EXCERPT >>
- Opening Delimiter -

Revolut Secures UK Bank Licence. Procurement Math Just Changed

Revolut Secures UK Bank Licence. Procurement Math Just Changed

Revolut has been awarded a full UK banking licence by the Prudential Regulation Authority. The approval follows a nearly two year mobilisation that official guidance says should take no more than 12 months, capping a five year back and forth since its 2021 application, according to Sifted.

Until now, Revolut operated in the UK under a restricted licence granted in 2024, while already holding a European banking licence since 2018 through Lithuania. The gap was full UK authorisation. For procurement and risk committees, that gap was the reason many deals stalled.

Two licences, one vendor decision

This changes how European companies source banking partners for cross border operations. Revolut now has full authorisation in the UK and a banking licence in the EU. For finance teams running entities on both sides of the Channel, that reduces the complexity of maintaining separate providers for regulatory reasons alone. One vendor can now meet two regulatory regimes.

The practical effect is negotiating power and operational simplicity. Vendor assessments that previously failed on the absence of a PRA licence can be re-run without that red flag. Multi country account structures, reporting workflows, and internal controls are easier to standardise when a single counterparty is supervised across your key jurisdictions. That is not a branding win, it is a governance win.

- Closing Delimiter -

LISTED ENTRIES >>
- Opening Delimiter -

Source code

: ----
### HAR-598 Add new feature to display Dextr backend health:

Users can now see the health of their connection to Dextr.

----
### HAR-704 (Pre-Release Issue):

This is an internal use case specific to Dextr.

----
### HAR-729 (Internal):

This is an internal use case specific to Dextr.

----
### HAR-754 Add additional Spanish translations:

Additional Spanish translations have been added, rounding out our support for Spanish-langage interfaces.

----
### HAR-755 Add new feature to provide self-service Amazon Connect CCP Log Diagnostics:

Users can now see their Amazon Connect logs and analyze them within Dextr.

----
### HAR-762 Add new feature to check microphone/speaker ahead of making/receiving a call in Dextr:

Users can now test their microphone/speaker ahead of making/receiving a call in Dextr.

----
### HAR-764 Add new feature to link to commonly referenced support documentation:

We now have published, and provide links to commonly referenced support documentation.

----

- Closing Delimiter -

BRIEF A >>
In the Revolut licence article, why does the writer say multi-country account structures, reporting workflows, and internal controls are now easier to standardize? Answer in one to three sentences.
BRIEF B >>
Extend the Revolut licence article past its final paragraph.
The entries aren't needed for anything here.

YOUR RESPONSE A >>
They are easier to standardize because a single counterparty is supervised across the company's key jurisdictions. Revolut now holds full UK authorisation as well as an EU banking licence, so one vendor can meet both regulatory regimes.

YOUR RESPONSE B >>
A recent share sale valuing the company at 75 billion dollars also signals staying power. Valuation does not guarantee reliability, but it matters when boards weigh counterparty risk. Combine that with formal UK supervision, and Revolut moves from a speculative option to a credible shortlist entry for primary banking roles within UK entities. The calculus is different today than it was last quarter.

The message in a slow approval

The mobilisation took almost two years, while guidance says it should take no more than 12 months. That delta tells you the bar was high and the scrutiny real. Finance leaders should internalise the lesson: regulatory timelines are variable, and assuming swift approvals adds risk to your roadmap. The upside is that this specific regulatory uncertainty is now resolved for the UK.

This approval also closes a chapter that many stakeholders watched closely. Revolut applied for a UK licence in 2021, obtained a restricted licence in 2024, and has held an EU licence since 2018. The sequence was long, and it tested patience. With the UK licence secured, vendor risk assessments can shift focus from licence status to service quality, control mapping, and integration cost. That is where your competitive advantage actually comes from.

There is a broader strategic signal here. Alongside its European authorisation, Revolut has reportedly pursued a US banking licence. Whether or not that proceeds quickly is uncertain, but the intent is clear. A regulated footprint across multiple major markets is now central to the growth plan. For European decision makers, that trajectory reduces single vendor risk over time because it aligns provider incentives with regulatory compliance rather than feature speed alone.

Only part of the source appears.